Provided entries:

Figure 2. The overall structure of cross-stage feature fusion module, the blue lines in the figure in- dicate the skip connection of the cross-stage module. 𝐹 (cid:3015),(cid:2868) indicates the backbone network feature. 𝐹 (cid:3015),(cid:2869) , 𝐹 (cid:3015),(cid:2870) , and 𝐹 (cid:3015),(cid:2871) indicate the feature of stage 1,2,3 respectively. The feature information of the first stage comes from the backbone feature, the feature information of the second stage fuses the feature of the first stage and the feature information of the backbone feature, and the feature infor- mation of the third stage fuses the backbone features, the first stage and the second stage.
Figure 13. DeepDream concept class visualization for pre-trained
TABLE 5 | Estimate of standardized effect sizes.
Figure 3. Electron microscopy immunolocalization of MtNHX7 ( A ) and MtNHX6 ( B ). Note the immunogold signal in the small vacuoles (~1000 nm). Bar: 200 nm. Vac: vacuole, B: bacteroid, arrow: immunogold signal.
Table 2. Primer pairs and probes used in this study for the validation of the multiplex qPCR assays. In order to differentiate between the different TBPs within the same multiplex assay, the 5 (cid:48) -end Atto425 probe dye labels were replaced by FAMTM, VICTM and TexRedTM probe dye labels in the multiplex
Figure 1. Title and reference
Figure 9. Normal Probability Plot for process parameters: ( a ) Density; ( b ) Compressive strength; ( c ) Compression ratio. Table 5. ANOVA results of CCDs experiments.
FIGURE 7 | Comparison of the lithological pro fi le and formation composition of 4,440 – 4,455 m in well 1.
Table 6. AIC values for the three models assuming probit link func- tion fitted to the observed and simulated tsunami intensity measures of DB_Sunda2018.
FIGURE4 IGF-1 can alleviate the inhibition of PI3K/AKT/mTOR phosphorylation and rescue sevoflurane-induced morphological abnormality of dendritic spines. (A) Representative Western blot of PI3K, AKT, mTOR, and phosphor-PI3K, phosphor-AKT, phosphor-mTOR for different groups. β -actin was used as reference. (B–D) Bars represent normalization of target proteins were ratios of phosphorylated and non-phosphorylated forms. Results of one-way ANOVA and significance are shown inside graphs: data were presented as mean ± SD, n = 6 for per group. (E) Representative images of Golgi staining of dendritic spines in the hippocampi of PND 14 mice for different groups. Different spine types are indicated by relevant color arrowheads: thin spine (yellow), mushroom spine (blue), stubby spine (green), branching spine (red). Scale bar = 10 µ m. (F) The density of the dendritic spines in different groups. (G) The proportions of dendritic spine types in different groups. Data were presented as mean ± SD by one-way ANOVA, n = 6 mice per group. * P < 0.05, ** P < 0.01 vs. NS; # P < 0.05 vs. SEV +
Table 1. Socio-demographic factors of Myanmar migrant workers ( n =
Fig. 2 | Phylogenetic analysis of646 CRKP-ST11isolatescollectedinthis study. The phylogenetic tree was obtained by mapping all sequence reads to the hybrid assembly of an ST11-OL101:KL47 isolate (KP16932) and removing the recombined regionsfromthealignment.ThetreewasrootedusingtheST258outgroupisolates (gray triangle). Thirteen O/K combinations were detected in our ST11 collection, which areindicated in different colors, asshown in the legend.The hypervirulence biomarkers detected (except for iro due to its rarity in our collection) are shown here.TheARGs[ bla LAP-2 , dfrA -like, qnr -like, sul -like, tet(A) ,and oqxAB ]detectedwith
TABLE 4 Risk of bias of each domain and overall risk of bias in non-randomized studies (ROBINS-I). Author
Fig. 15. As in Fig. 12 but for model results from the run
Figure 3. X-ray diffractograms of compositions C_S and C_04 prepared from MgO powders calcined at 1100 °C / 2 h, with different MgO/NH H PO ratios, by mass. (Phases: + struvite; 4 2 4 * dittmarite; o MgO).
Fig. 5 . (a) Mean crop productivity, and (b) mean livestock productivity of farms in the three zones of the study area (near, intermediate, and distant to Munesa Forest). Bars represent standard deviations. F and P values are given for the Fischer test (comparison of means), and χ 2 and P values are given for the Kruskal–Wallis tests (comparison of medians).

Assigned task: What this exercise asks for is the data above, retyped exactly.

Output:
Figure 2. The overall structure of cross-stage feature fusion module, the blue lines in the figure in- dicate the skip connection of the cross-stage module. 𝐹 (cid:3015),(cid:2868) indicates the backbone network feature. 𝐹 (cid:3015),(cid:2869) , 𝐹 (cid:3015),(cid:2870) , and 𝐹 (cid:3015),(cid:2871) indicate the feature of stage 1,2,3 respectively. The feature information of the first stage comes from the backbone feature, the feature information of the second stage fuses the feature of the first stage and the feature information of the backbone feature, and the feature infor- mation of the third stage fuses the backbone features, the first stage and the second stage.
Figure 13. DeepDream concept class visualization for pre-trained
TABLE 5 | Estimate of standardized effect sizes.
Figure 3. Electron microscopy immunolocalization of MtNHX7 ( A ) and MtNHX6 ( B ). Note the immunogold signal in the small vacuoles (~1000 nm). Bar: 200 nm. Vac: vacuole, B: bacteroid, arrow: immunogold signal.
Table 2. Primer pairs and probes used in this study for the validation of the multiplex qPCR assays. In order to differentiate between the different TBPs within the same multiplex assay, the 5 (cid:48) -end Atto425 probe dye labels were replaced by FAMTM, VICTM and TexRedTM probe dye labels in the multiplex
Figure 1. Title and reference
Figure 9. Normal Probability Plot for process parameters: ( a ) Density; ( b ) Compressive strength; ( c ) Compression ratio. Table 5. ANOVA results of CCDs experiments.
FIGURE 7 | Comparison of the lithological pro fi le and formation composition of 4,440 – 4,455 m in well 1.
Table 6. AIC values for the three models assuming probit link func- tion fitted to the observed and simulated tsunami intensity measures of DB_Sunda2018.
FIGURE4 IGF-1 can alleviate the inhibition of PI3K/AKT/mTOR phosphorylation and rescue sevoflurane-induced morphological abnormality of dendritic spines. (A) Representative Western blot of PI3K, AKT, mTOR, and phosphor-PI3K, phosphor-AKT, phosphor-mTOR for different groups. β -actin was used as reference. (B–D) Bars represent normalization of target proteins were ratios of phosphorylated and non-phosphorylated forms. Results of one-way ANOVA and significance are shown inside graphs: data were presented as mean ± SD, n = 6 for per group. (E) Representative images of Golgi staining of dendritic spines in the hippocampi of PND 14 mice for different groups. Different spine types are indicated by relevant color arrowheads: thin spine (yellow), mushroom spine (blue), stubby spine (green), branching spine (red). Scale bar = 10 µ m. (F) The density of the dendritic spines in different groups. (G) The proportions of dendritic spine types in different groups. Data were presented as mean ± SD by one-way ANOVA, n = 6 mice per group. * P < 0.05, ** P < 0.01 vs. NS; # P < 0.05 vs. SEV +
Table 1. Socio-demographic factors of Myanmar migrant workers ( n =
Fig. 2 | Phylogenetic analysis of646 CRKP-ST11isolatescollectedinthis study. The phylogenetic tree was obtained by mapping all sequence reads to the hybrid assembly of an ST11-OL101:KL47 isolate (KP16932) and removing the recombined regionsfromthealignment.ThetreewasrootedusingtheST258outgroupisolates (gray triangle). Thirteen O/K combinations were detected in our ST11 collection, which areindicated in different colors, asshown in the legend.The hypervirulence biomarkers detected (except for iro due to its rarity in our collection) are shown here.TheARGs[ bla LAP-2 , dfrA -like, qnr -like, sul -like, tet(A) ,and oqxAB ]detectedwith
TABLE 4 Risk of bias of each domain and overall risk of bias in non-randomized studies (ROBINS-I). Author
Fig. 15. As in Fig. 12 but for model results from the run
Figure 3. X-ray diffractograms of compositions C_S and C_04 prepared from MgO powders calcined at 1100 °C / 2 h, with different MgO/NH H PO ratios, by mass. (Phases: + struvite; 4 2 4 * dittmarite; o MgO).
Fig. 5 . (a) Mean crop productivity, and (b) mean livestock productivity of farms in the three zones of the study area (near, intermediate, and distant to Munesa Forest). Bars represent standard deviations. F and P values are given for the Fischer test (comparison of means), and χ 2 and P values are given for the Kruskal–Wallis tests (comparison of medians).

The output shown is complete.